Again the girls waited, expecting an invitation to call, but Claire said nothing. The silence grew oppressive. At the table the Scout Captain and a group of the girls were deep in some important discussion. No help could be expected from that quarter. It came, however, as the colored house-boy appeared at the door.

"Cunnel Maslin's car," he announced.

"Good-night," said Claire Maslin, her sudden smile sweeping the group and embracing them all. She left them and, moving easily toward the table, said a polite but brief good night to the little Captain.

"We will see you out," said Estella LaRue, tugging at plain Jane and accompanying the newcomer to the door. She passively allowed them to come, and the door closed.

In five minutes the two girls, round eyed and astonished, rushed back.

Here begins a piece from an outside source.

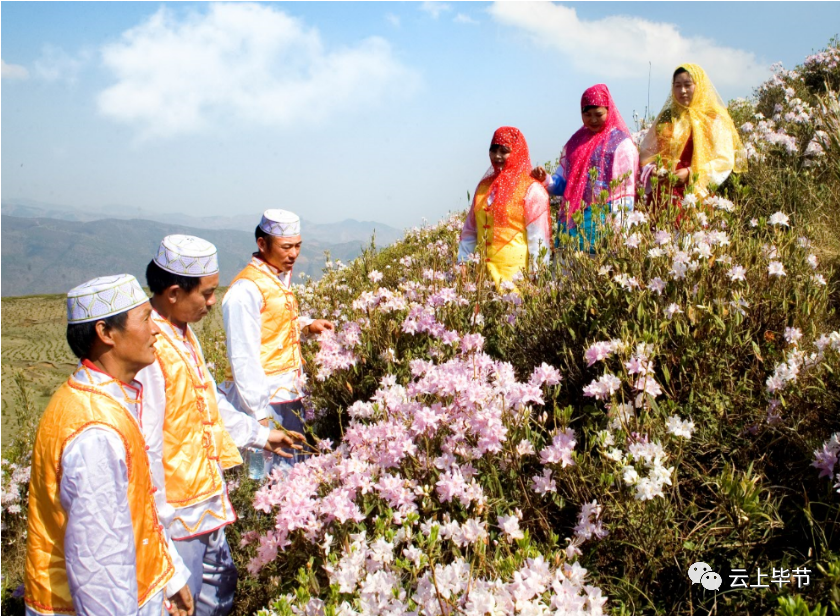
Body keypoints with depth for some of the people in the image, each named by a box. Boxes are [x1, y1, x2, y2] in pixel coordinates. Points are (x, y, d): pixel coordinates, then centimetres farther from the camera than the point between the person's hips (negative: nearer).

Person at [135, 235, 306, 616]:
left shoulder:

"Oh, what _do_ you think?" cried Jane.

"Yes, what?" echoed Estella, dancing up and down.

"_I_ think she is a fairy princess in disguise," said Jane, nodding her golden head.

"_I_ think she is a grouch," said a stout girl at the table, turning suddenly.

"Why, Mabel, you positively must not say a thing like that!" said the little Captain in a shocked tone. "She is shy, and it is a good deal to come and meet so many girls at one time."

"Do let us tell you what happened!" begged Estella. "We followed her out into the cloak-room, and she put on the _best_ looking hat and Jane commenced to look for a cloak that might be hers. But I was watching her, and she put her hand inside her blouse, and brought out a little handful of stuff and shook it out, and oh dear, oh dear, you never, never saw anything so wonderful!"

"It was a big scarf of silk or chiffon or crepe. Something soft and cobwebby and heavy all at the same time. She wound it around her, and Estella stuttered, 'Won't you freeze in that?'"

"She said, 'My cloak is in the hall,' and we followed her down to the door, and there--"

"Standing against the wall," broke in Estella--

"Like a graven image," interrupted Jane--

"Was a _Chinaman_!" cried both girls.

"A _Chinaman_!" exclaimed the crowd as one girl.

"Yes," said Jane, while Estella danced up and down and nodded violently.

"He had her cloak over his arm, and she spoke to him in some jabbery language, Chinese I suppose, and he shook the cloak open and put it around her shoulders. It was soft white fur."

"Simply _too_ lovely," sighed Estella.

"Then she said good-night, nothing else, and went out with the Chinaman following," completed Jane.

"Who can she be?" said Estella dreamily.

"A fairy princess, I reckon."

"Fairy fiddlesticks!" laughed the little Captain. "It is all very simple. Her father has been here to see me. He is a colonel in the Army and for a long time was stationed in China. Hence the Chinese servant.

Her father, Colonel Maslin, is very anxious to have her know some nice girls. Claire joined the Girl Scouts when they were stationed in Washington. Colonel Maslin says Claire finds it difficult to make advances, and I want you all to be as friendly as you can be."

"Well, I would hate to have a heathen holding _my_ cloak," said Mabel piously. "What did he have on?"

"Chinese clothes, of course, and made of silk, and all loose and baggy and flowing and embroidered, and sort of bluish and purplish and goldish."

"Must have been rather weird," said Mabel, sniffing.

"It wasn't weird one bit," declared Estella. "It was the most gorgeous thing I ever saw except that white fur cloak. Oh, and did you notice that queer ring she wears? Just exactly the color of her eyes. I suppose that is Chinese too."